Reproduce the entries in full. Exclude all images from the copy.

» **Supplied data**
++++++++++

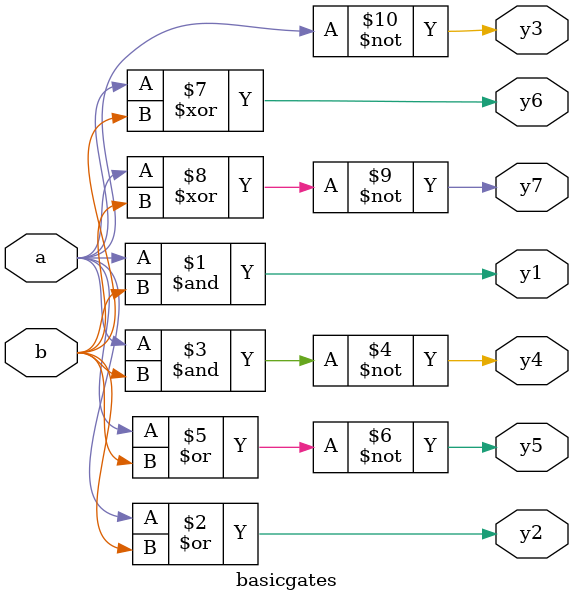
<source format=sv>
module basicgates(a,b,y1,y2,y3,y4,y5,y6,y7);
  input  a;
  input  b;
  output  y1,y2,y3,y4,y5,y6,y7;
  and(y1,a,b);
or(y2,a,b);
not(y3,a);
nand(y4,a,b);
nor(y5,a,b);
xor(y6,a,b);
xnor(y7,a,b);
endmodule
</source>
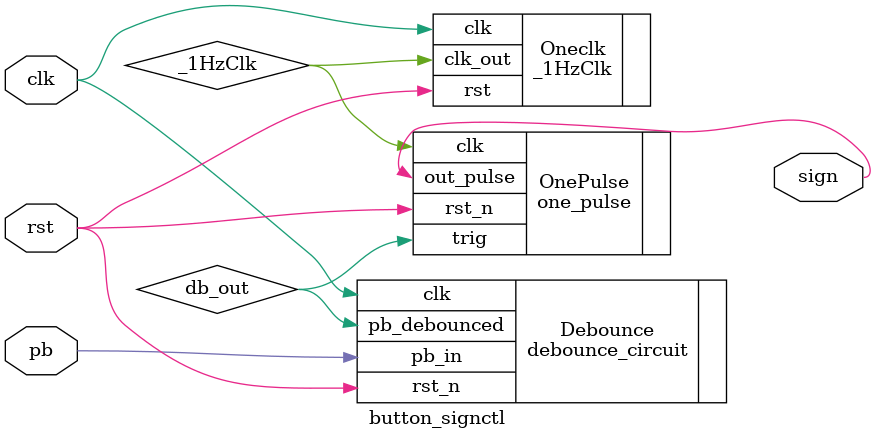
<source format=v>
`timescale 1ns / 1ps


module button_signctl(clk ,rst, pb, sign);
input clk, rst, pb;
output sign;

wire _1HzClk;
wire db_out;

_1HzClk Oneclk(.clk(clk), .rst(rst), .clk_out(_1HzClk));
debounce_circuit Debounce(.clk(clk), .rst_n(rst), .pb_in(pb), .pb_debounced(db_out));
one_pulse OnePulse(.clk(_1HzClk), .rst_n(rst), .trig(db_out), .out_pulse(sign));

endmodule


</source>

++++++++++

» **Solution to this exercise**
<source format=sv>
module basicgates(a,b,y1,y2,y3,y4,y5,y6,y7);
  input  a;
  input  b;
  output  y1,y2,y3,y4,y5,y6,y7;
  and(y1,a,b);
or(y2,a,b);
not(y3,a);
nand(y4,a,b);
nor(y5,a,b);
xor(y6,a,b);
xnor(y7,a,b);
endmodule
</source>
<source format=v>
`timescale 1ns / 1ps


module button_signctl(clk ,rst, pb, sign);
input clk, rst, pb;
output sign;

wire _1HzClk;
wire db_out;

_1HzClk Oneclk(.clk(clk), .rst(rst), .clk_out(_1HzClk));
debounce_circuit Debounce(.clk(clk), .rst_n(rst), .pb_in(pb), .pb_debounced(db_out));
one_pulse OnePulse(.clk(_1HzClk), .rst_n(rst), .trig(db_out), .out_pulse(sign));

endmodule


</source>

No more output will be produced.